Anchored by Jake Gyllenhaal’s blazing performance as the creepy, amoral Lou Bloom, Nightcrawler plays like a fractured fairytale take on the American dream. Bloom is reprehensible, driven and ambitious and unwilling to be stopped by anything, including morality. Writer and first-time director Dan Gilroy gives us a series of profoundly uncomfortable scenes, and chooses to almost completely bypass gore in favor of evoking moral disgust. But Gyllenhaal is the standout, giving one of two top-notch performances this year, the other being in Denis Villenueve’s eerie, existential Enemy. But it’s Jake G’s bug-eyed performance in Nightcrawler that earns him a spot in the Cinematic Weirdo Hall of Fame.
It’s too easy to call The Babadook a horror movie. It’s more like a 21st century update of The Yellow Wallpaper, using a children’s book to examine the increasingly-fraught relationship between a disturbed little boy and his exhausted, grief-stricken mother. There’s a lot to chew on about how we treat—or don’t—mothers of difficult children, particularly when she doesn’t conform to Minivan dreams of idealized motherhood. Writer/director Jennifer Kent announces herself as a major, major talent with this debut. Also this movie has the single most spine-crawling sound cue of the year.
A visual masterpiece and narrative tightrope act, Birdman balances the highbrow and low as Alejandro Gonzalez Inarritu takes pop culture to task for draining the art and passion from cinema and replacing it with commercialism. Ego, vanity, depression, ambition, art, commerce, theater, life, and desperation all come together in Michael Keaton’s Riggan, a washed-up actor best known for a superhero role he’s desperate to put behind him. Technically flawless, Inarritu’s dizzying camerawork never overwhelms the actors or the story being told. Birdman lingers as it asks us to ask more from the art we consume.
Writer/director John Michael McDonagh and Brendan Gleeson follow up The Guard with this examination of the long-term fallout of the sex abuse scandal within the Catholic Church. Gleeson gives a helluva performance as Father James, an affable priest whose friendly overtures are often met with suspicion and disgust in the wake of the scandal. When a parishioner threatens to kill him because of previous abuse by a different priest, Father James sets about straightening out some issues within his parish. Notions of forgiveness and evil are weighed against a picturesque Irish backdrop for a thinker’s film with no easy answers.
Faced with an avalanche, a father abandons his family and then must spend the rest of the worst vacation ever dealing with the fallout. At times darkly comic, Force Majeure questions traditional gender roles, monogamy, and most of all a slowly-crumbling patriarchy that leaves men adrift from their own families. An outstanding effort from Swedish writer/director Ruben Östlund, this movie also has the year’s best sound design. Almost completely forgoing a score, Östlund instead draws on the increasingly unsettling sound of mechanical hums to highlight tension in a scene. Want to understand why sound engineers win Oscars? Watch this movie.

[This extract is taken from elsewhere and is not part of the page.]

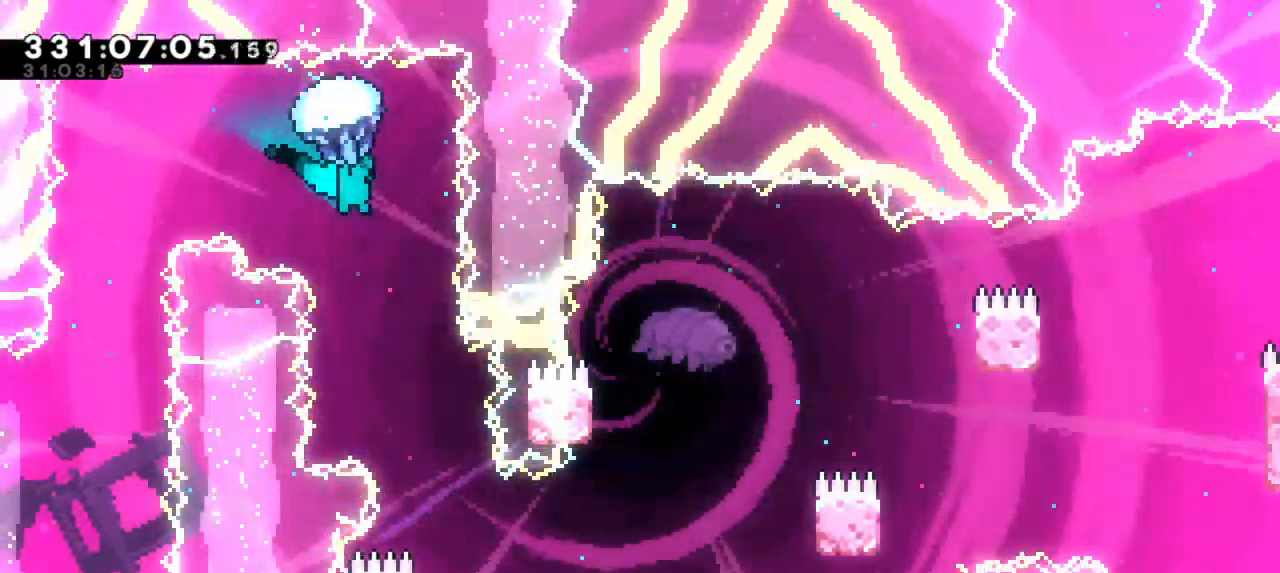
{"keys": ["grab"], "events": []}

Simply put, one of the most stylish movies of the year. Filmmaking duo Adam Wingard and Simon Barrett mine genre tropes and twist them in unexpected ways for a psychological thriller that climaxes with a balls-out brilliant take on the horror flick cliché of the doomed high school dance. Starring Dan Stevens in a game-changing performance and featuring one of the best soundtracks of the year, The Guest is unrepentant, blood-soaked fun.
The LEGO Movie
For sheer enjoyment and happiness experienced while watching, The LEGO Movie makes the list. With an inventive, surprising script that mines pop culture for top-notch comedy, The LEGO Movie takes an unexpected, third-act turn that reveals real, refreshingly un-sappy emotion at the heart of what could easily have been a ninety minute commercial. That the gorgeous animation and stellar vocal performances take a back seat to the plot and the witty dialogue speaks to the strength of this script.
Only Lovers Left Alive
Jim Jarmusch’s dreamy, erudite romance about two vampire lovers takes a lackadaisical approach to storytelling that feels less like watching a movie and more like spying on actual lives being led. Tom Hiddleston and Tilda Swinton seamlessly inhabit centuries-old lovers Adam and Eve, and while everyone anticipates 50 Shades of Grey’s whips and chains as some kind of cinematic erotic renaissance, for my money simple shots of Adam and Eve twined together in various states of repose make for some of the most erotic arthouse cinema we’ve seen in years.
Despite Harvey Weinstein’s best efforts to hamstring it, Bong Joon-ho’s delightfully odd dystopian movie finally found an audience this year. Featuring another killer performance from Tilda Swinton and a career-best from Chris Evans, Snowpiercer is a bonkers mix of classic Hollywood action and deeply weird cinematic choices (WTF with that fish) that makes for the most satisfying action movie of the year.
Under the Skin
A complex, cinéma-vérité-esque film (many scenes were shot using hidden cameras and feature real people unaware they were interacting with a be-wigged Scarlett Johansson), Jonathan Glazer’s long-gestating Under the Skin adaptation is the kind of film two people can watch and walk away with two entirely different perceptions of what they just saw. Identity, humanity, morality—it’s all examined through the lens of an alien visitor who begins to identify with the people she must consume in order to survive. Glazer’s dispassionate lens observes stunning, bold imagery and he draws a career-best performance from Johansson. The best film of the year.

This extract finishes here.